About this exercise: Repeat verbatim every line of the material, beginning at the line that holds "désir de liberté" and ending at its last line.

=== Data supplied ===

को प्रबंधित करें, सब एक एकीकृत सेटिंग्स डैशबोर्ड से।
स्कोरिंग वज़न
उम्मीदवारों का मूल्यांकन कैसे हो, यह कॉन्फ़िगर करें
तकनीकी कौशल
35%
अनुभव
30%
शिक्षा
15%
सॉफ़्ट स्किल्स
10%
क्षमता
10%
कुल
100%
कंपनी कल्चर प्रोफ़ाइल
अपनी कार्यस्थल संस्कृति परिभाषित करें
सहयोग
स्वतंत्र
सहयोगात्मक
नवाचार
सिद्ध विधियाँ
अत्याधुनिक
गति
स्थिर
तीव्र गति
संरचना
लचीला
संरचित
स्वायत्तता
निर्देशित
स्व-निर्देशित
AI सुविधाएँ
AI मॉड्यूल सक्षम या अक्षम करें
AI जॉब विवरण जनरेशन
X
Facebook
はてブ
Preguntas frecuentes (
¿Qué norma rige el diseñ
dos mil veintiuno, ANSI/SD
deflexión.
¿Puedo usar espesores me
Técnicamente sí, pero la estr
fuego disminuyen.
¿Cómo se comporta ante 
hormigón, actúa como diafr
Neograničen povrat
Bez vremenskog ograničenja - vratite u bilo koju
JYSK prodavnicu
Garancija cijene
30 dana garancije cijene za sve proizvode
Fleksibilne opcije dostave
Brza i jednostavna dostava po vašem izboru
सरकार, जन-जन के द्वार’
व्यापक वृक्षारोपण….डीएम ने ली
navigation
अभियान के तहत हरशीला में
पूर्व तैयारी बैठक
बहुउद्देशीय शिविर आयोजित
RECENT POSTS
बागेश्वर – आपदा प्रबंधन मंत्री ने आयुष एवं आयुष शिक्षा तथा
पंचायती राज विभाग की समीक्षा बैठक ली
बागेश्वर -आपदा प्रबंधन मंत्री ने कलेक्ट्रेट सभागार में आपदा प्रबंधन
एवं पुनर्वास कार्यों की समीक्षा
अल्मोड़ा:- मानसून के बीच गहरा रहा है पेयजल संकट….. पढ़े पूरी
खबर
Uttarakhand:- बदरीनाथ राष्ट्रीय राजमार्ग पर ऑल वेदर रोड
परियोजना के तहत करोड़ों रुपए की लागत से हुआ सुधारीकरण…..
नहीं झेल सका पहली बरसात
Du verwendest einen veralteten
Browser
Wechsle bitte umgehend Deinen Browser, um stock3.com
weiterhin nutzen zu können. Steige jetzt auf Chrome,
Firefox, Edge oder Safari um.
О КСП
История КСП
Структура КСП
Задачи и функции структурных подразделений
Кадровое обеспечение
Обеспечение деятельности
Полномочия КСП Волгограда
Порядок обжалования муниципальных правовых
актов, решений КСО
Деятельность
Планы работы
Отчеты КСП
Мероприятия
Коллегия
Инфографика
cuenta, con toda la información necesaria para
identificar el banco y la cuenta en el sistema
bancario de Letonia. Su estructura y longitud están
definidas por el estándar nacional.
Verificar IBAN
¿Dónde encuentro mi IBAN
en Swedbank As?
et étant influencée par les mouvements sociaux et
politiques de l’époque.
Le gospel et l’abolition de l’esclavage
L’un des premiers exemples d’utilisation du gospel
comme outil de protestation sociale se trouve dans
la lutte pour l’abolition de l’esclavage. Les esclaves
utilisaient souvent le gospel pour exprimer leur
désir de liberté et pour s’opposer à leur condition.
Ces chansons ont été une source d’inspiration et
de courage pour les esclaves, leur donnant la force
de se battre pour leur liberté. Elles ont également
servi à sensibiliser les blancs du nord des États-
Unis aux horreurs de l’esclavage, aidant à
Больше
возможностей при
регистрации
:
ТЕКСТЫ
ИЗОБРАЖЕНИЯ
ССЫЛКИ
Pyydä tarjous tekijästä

===

Answer to the exercise:
désir de liberté et pour s’opposer à leur condition.
Ces chansons ont été une source d’inspiration et
de courage pour les esclaves, leur donnant la force
de se battre pour leur liberté. Elles ont également
servi à sensibiliser les blancs du nord des États-
Unis aux horreurs de l’esclavage, aidant à
Больше
возможностей при
регистрации
:
ТЕКСТЫ
ИЗОБРАЖЕНИЯ
ССЫЛКИ
Pyydä tarjous tekijästä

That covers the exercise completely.